Recommendation 65–8 The research exception to the ‘Collection’ principle should provide that an agency or organisation may collect personal information, including sensitive information, about an individual where all of the following conditions are met:
(a) the collection is necessary for research;
(b) the purpose cannot be served by the collection of information that does not identify the individual;
(c) it is unreasonable or impracticable for the agency or organisation to seek the individual’s consent to the collection;
(d) a Human Research Ethics Committee—constituted in accordance with, and acting in compliance with, the National Statement on Ethical Conduct in Human Research as in force from time to time—has reviewed the proposed activity and is satisfied that the public interest in the activity outweighs the public interest in maintaining the level of privacy protection provided by the Privacy Act; and
(e) the information is collected in accordance with the Research Rules, to be issued by the Privacy Commissioner.
Where an agency or organisation collects personal information about an individual under this exception, it must take reasonable steps to ensure that the information is not disclosed in a form that would identify the individual or from which the individual would be reasonably identifiable.
Recommendation 65–9 The research exception to the ‘Use and Disclosure’ principle should provide that an agency or organisation may use or disclose personal information where all of the following conditions are met:
(a) the use or disclosure is necessary for research;
(b) it is unreasonable or impracticable for the agency or organisation to seek the individual’s consent to the use or disclosure;
(c) a Human Research Ethics Committee—constituted in accordance with, and acting in compliance with, the National Statement on Ethical Conduct in Human Research as in force from time to time—has reviewed the proposed activity and is satisfied that the public interest in the activity outweighs the public interest in maintaining the level of privacy protection provided by the Privacy Act;
(d) the information is used or disclosed in accordance with the Research Rules, to be issued by the Privacy Commissioner; and
(e) in the case of disclosure—the agency or organisation reasonably believes that the recipient of the personal information will not disclose the information in a form that would identify the individual or from which the individual would be reasonably identifiable.
66. Research: Databases and Data Linkage
Recommendation 66–1 The Privacy Commissioner should address the following matters in the Research Rules:
(a) in what circumstances and under what conditions it is appropriate to collect, use or disclose personal information without consent for inclusion in a database or register for research purposes; and
(b) the fact that, where a database or register is established on the basis of Human Research Ethics Committee approval, that approval does not extend to future unspecified uses.

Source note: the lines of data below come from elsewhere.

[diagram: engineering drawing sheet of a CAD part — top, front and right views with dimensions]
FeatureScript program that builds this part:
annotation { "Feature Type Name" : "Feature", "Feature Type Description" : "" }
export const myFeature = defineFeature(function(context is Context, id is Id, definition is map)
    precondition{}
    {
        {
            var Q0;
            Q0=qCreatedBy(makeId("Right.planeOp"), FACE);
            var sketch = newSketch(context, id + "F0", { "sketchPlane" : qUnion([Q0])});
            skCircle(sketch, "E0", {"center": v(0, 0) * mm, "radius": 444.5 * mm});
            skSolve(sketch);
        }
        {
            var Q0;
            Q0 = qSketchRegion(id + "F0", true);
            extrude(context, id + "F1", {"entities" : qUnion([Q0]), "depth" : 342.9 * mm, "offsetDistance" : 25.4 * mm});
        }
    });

Any future proposed use of the database or register for research would require separate review by a Human Research Ethics Committee.
Recommendation 66–2 Agencies or organisations developing systems or infrastructure to allow the linkage of personal information for research purposes should conduct a Privacy Impact Assessment to ensure that the privacy risks involved are assessed and adequately managed in the design and implementation of the project.
Recommendation 66–3 The Research Rules, to be issued by the Privacy Commissioner, should address the circumstances in which, and the conditions under which, it is appropriate to collect, use or disclose personal information without consent in order to identify potential participants in research.